▼▼▼
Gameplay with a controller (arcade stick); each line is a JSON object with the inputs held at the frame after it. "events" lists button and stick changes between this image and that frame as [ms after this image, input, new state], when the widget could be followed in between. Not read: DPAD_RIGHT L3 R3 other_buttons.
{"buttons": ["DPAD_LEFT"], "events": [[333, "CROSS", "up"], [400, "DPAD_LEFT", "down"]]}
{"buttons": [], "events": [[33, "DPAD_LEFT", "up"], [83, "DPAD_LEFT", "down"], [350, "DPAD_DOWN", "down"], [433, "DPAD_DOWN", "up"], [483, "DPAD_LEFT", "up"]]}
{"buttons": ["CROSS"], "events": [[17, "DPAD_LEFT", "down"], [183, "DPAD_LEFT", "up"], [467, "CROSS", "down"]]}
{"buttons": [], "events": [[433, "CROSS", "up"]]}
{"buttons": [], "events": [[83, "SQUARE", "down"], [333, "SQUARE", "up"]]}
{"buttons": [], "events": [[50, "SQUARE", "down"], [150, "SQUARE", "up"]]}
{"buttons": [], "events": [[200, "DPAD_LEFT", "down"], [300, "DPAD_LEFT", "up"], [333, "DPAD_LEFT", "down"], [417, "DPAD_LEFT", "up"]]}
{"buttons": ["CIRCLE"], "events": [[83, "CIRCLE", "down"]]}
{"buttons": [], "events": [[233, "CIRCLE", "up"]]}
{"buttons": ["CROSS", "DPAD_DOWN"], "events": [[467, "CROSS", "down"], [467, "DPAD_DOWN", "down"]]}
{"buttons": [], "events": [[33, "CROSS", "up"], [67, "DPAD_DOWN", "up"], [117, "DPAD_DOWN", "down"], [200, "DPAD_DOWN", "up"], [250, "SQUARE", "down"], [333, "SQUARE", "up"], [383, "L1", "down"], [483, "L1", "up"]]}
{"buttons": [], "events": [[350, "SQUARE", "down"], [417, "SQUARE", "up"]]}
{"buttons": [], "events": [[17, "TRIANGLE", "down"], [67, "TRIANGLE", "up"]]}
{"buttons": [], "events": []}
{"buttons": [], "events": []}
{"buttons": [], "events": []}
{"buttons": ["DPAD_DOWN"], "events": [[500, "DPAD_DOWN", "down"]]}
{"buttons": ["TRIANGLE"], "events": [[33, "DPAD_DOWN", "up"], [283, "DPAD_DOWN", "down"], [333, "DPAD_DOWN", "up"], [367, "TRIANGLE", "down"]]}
▲▲▲
**Assignment**: Scan the listing and copy every line where the string "CROSS" shows up.

**Response area**:
{"buttons": ["DPAD_LEFT"], "events": [[333, "CROSS", "up"], [400, "DPAD_LEFT", "down"]]}
{"buttons": ["CROSS"], "events": [[17, "DPAD_LEFT", "down"], [183, "DPAD_LEFT", "up"], [467, "CROSS", "down"]]}
{"buttons": [], "events": [[433, "CROSS", "up"]]}
{"buttons": ["CROSS", "DPAD_DOWN"], "events": [[467, "CROSS", "down"], [467, "DPAD_DOWN", "down"]]}
{"buttons": [], "events": [[33, "CROSS", "up"], [67, "DPAD_DOWN", "up"], [117, "DPAD_DOWN", "down"], [200, "DPAD_DOWN", "up"], [250, "SQUARE", "down"], [333, "SQUARE", "up"], [383, "L1", "down"], [483, "L1", "up"]]}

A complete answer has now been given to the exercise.